Le 2ème groupe de la 2ème section, commandé par le lieutenant Kaverine, s’est installé derrière la partie latérale de ces murets, et couvrait le flanc gauche, tandis que le 2ème groupe de la 2ème section, commandé par le capitaine Berejnikov, s’est installé au centre, dans une porcherie, ce qui nous permettait de couvrir aisément le flanc droit ainsi que la route qui venait de Novo-Vorontsovka et traversait Marïïnskoé. J’étais non loin du capitaine Verejnikov, avec à mes cotés Choura Lazarev, Serge Néander et Efanov.

Mitrailleuse de type Maxim fabriqué à Toula à partir de 1910

En résumé, la 2ème section était en première ligne, avec derrière la 1ère section, et plus loin, le régiment « Kerch-Enikalsky » dont les fusils et les mitrailleuses « Maxim » tiraient par-dessus nos têtes.

On voyait de temps en temps s’avancer des groupes d’ennemis leur mortier tirait de plus en plus souvent. A un moment je remarquai que l’ennemi semblait se déplacer derrière les clôtures vers les maisons qui étaient à notre gauche, et j’en avertis le capitaine.

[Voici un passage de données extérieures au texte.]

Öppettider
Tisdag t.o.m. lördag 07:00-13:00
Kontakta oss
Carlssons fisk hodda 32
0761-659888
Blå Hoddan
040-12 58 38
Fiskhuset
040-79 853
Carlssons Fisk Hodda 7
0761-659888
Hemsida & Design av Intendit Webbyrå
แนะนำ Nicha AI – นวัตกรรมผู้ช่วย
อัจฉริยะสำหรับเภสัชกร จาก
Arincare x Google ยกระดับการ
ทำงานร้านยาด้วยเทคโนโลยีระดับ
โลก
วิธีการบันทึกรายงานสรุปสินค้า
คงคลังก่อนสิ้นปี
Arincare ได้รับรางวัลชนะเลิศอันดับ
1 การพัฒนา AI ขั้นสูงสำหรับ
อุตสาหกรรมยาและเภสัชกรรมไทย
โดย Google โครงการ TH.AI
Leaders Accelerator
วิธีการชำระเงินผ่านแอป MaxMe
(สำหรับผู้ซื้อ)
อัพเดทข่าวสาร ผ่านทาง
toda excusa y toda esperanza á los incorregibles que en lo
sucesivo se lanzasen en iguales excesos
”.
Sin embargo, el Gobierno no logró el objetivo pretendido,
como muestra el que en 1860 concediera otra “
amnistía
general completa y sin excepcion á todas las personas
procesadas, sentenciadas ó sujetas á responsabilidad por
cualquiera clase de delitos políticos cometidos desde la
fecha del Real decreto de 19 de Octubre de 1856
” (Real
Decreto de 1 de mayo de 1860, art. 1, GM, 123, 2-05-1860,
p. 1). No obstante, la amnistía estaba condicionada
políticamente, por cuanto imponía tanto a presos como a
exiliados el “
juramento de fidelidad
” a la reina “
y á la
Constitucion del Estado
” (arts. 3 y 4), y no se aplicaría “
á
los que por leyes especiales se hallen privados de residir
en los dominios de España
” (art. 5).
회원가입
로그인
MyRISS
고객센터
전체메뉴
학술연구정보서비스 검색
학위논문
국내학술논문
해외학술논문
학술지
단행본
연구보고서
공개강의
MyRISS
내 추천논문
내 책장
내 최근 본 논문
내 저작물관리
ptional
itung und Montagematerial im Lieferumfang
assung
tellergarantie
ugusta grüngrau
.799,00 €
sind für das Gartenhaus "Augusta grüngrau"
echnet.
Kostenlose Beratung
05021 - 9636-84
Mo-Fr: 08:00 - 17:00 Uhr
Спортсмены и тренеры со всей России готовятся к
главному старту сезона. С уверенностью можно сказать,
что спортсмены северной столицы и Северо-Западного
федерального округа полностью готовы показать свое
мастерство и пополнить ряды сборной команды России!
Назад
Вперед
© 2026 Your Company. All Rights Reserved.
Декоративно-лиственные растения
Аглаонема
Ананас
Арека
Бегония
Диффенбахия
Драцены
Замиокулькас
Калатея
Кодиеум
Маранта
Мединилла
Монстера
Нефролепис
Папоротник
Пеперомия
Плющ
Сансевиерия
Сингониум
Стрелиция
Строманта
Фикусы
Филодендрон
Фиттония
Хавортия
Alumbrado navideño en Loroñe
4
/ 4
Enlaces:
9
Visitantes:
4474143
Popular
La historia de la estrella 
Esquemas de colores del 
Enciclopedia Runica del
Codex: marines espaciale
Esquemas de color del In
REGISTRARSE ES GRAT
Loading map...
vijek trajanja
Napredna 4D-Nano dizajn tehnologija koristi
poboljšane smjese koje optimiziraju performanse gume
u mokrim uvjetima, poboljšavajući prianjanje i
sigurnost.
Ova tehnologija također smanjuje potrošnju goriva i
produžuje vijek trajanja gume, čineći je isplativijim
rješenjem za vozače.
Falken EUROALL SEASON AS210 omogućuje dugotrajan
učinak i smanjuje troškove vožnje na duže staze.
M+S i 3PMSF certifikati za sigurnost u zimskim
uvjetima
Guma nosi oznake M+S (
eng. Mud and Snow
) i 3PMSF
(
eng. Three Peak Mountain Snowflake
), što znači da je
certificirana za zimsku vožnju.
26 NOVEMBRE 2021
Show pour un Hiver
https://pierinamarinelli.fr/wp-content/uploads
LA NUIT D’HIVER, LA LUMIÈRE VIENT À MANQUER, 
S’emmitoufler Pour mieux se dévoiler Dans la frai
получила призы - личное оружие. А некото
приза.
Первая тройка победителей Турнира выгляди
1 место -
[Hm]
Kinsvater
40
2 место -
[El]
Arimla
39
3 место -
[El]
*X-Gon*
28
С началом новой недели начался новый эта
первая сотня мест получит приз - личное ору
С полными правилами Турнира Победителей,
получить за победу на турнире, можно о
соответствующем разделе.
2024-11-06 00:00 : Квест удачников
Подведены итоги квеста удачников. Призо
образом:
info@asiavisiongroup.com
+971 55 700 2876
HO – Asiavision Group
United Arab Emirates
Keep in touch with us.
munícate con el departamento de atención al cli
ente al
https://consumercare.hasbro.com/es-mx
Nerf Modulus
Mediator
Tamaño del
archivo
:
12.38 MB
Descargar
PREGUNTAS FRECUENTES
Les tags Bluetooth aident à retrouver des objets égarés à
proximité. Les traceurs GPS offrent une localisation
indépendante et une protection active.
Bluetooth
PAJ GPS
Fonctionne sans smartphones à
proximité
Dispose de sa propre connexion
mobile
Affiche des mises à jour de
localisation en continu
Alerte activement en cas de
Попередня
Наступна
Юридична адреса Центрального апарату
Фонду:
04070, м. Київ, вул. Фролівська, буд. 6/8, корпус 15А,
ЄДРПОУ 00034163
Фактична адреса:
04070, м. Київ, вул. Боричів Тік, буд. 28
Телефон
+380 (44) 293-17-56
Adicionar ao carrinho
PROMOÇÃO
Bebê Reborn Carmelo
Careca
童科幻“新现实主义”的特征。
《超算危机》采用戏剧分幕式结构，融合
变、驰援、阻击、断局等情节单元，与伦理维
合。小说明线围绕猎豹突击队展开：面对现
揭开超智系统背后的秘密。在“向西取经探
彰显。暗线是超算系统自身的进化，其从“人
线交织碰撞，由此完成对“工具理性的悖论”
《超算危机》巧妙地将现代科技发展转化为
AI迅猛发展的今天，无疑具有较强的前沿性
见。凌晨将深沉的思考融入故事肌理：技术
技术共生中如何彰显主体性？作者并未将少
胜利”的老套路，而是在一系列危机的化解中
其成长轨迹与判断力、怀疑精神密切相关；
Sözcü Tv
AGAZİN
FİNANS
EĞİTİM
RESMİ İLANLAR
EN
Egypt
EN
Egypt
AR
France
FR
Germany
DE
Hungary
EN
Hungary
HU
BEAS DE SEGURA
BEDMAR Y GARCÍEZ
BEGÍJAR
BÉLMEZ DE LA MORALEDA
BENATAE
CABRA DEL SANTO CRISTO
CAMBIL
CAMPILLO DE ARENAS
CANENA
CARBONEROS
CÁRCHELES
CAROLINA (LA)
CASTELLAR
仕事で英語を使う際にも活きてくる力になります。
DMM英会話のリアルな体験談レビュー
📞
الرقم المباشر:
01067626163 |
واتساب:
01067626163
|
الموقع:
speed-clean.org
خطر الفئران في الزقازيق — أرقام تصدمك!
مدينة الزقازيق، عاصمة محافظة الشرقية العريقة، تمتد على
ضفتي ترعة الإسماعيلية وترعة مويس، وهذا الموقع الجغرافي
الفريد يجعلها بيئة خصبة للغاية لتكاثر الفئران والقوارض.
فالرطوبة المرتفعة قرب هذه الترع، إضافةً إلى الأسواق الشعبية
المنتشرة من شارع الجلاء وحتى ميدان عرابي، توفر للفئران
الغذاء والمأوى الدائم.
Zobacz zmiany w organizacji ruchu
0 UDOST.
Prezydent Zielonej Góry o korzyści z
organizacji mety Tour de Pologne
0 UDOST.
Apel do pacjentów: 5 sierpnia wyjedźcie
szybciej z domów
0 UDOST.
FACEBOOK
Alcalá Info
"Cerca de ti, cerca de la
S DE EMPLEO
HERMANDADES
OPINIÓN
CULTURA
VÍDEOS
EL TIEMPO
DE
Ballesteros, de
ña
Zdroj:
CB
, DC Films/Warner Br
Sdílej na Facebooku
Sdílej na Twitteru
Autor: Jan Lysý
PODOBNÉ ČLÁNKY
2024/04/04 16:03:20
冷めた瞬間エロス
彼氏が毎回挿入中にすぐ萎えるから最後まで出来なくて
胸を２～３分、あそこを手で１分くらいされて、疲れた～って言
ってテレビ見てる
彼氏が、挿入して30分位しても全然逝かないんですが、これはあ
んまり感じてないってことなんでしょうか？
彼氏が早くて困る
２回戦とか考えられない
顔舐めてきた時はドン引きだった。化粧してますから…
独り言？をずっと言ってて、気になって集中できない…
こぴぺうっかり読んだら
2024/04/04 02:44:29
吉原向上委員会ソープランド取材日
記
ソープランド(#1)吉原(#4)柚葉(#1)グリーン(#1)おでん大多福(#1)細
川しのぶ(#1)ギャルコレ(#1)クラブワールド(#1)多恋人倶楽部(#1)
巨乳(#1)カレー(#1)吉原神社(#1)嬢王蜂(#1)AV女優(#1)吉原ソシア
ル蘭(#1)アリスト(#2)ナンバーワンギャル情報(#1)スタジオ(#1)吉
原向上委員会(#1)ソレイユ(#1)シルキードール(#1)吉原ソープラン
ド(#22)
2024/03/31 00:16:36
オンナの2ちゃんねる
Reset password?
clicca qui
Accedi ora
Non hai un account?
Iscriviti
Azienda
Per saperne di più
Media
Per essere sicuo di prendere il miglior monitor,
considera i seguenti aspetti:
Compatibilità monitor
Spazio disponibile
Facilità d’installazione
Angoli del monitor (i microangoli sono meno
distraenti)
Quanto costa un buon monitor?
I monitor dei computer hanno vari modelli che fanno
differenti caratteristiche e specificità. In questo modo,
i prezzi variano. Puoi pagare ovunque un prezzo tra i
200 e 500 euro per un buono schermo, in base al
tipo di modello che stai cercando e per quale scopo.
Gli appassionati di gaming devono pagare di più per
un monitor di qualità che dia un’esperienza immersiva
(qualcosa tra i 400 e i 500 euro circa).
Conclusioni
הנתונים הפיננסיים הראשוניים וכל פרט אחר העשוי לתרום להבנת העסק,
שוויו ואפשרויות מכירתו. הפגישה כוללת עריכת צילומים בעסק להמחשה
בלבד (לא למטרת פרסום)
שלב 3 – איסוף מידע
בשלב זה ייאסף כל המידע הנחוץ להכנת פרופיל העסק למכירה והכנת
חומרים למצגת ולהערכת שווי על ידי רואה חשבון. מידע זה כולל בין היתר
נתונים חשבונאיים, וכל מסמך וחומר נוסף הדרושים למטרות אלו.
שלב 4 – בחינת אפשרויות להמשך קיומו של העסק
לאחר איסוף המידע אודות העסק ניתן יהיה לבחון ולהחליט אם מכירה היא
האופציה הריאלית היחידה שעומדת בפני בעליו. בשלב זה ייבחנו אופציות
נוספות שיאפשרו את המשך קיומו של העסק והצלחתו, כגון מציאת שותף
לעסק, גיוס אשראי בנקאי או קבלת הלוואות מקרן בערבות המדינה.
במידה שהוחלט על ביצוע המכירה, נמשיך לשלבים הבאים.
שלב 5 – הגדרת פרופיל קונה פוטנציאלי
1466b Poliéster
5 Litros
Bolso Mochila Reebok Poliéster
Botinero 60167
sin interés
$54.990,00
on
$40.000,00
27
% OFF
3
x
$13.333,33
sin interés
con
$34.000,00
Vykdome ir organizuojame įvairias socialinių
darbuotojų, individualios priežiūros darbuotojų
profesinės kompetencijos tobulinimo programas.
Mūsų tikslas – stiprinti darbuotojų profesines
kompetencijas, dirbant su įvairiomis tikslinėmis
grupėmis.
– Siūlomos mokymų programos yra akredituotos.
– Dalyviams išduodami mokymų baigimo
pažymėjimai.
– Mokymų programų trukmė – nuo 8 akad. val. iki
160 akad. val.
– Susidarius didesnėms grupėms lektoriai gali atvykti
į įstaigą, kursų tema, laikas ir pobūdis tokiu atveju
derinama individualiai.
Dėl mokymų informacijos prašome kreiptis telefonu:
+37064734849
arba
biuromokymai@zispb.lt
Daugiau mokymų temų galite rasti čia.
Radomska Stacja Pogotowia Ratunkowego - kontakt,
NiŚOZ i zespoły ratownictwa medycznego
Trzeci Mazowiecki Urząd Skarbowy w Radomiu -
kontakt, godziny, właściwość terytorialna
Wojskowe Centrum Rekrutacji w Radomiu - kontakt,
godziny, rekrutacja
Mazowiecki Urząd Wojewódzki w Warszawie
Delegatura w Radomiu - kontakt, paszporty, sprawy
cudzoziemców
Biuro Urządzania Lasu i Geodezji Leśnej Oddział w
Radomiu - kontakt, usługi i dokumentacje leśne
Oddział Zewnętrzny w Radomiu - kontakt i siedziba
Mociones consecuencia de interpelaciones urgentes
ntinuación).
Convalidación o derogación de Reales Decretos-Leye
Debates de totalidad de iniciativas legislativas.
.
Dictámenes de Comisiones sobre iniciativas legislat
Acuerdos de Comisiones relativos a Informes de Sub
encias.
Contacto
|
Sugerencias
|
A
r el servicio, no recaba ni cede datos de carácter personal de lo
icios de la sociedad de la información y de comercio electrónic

Embusqués dans notre porcherie, les fusils posés sur les appuis de tir, nous tirions posément sur tout ce qui bougeait, comme au stand de tir. Le froid était vif mais les doigts n’étaient pas engourdis grâce à la chaleur de la culasse des fusils. Pour le moment la 2ème section n’avait aucune perte et le moral était bon, chacun se rendant compte de l’importance du moment

Soudain, je vis apparaître, la silhouette penchée d’un petliourovets » tenant en main une « makhnovka » (fusil à canon coupé, utilisé couramment par les bandes de bandits, commandées par un aventurier nommé « Makhno », allié des « petliourovtsy »).

La distance était d’une centaine de pas. Je mis en joue la silhouette qui avançait et fit feu. Je vis l’homme tomber en arrière en lâchant son fusil. « Que Dieu ait son âme » pensais-je. Seul le Diable est gagnant dans cette guerre civile où le frère tue son frère !

A ma droite se tenait le capitaine de gendarmerie Nikitine et à gauche se trouvaient le docteur Grigorovitch, son très jeune frère Vitia, et encore plus loin le lieutenant Kaverine.

Nous continuions à tirer lorsque soudain, je vis Nikitine glisser en arrière, les yeux ouverts et la bouche ouverte comme étonnée, un flot de sang coulant d’un trou entre les deux sourcils.

Mais il n’était pas temps de se lamenter et nous continuâmes à tirer, avec encore plus d’ardeur et colère contre l’ennemi.

Quelques instants après et nous eûmes une autre perte, le docteur Grigorovitch, qui fut tué par une balle reçue au même endroit. Son pauvre frère, éperdu, pleurait doucement à son coté. Et puis mon camarade Oguiévitch fut tué à son tour.

Et ce n’est qu’à ce moment là que je me rendis compte du fait que ma coiffure, un bonnet de fourrure noir confectionné par ma sœur Dora, formait une cible idéale pour l’ennemi qui tirait, comme dans un stand de tir, sur des silhouettes immobiles.

Enfin, notre artillerie, où se trouvait mon frère, tira sa première salve par dessus nos têtes. Les lignes ennemies n’étant séparées que de quelques 50 mètres, le réglage du tir n’était pas facile, et les obus à shrapnel auraient bien pu tomber sur nous. Il n’en fût rien, et cela nous remonta le moral.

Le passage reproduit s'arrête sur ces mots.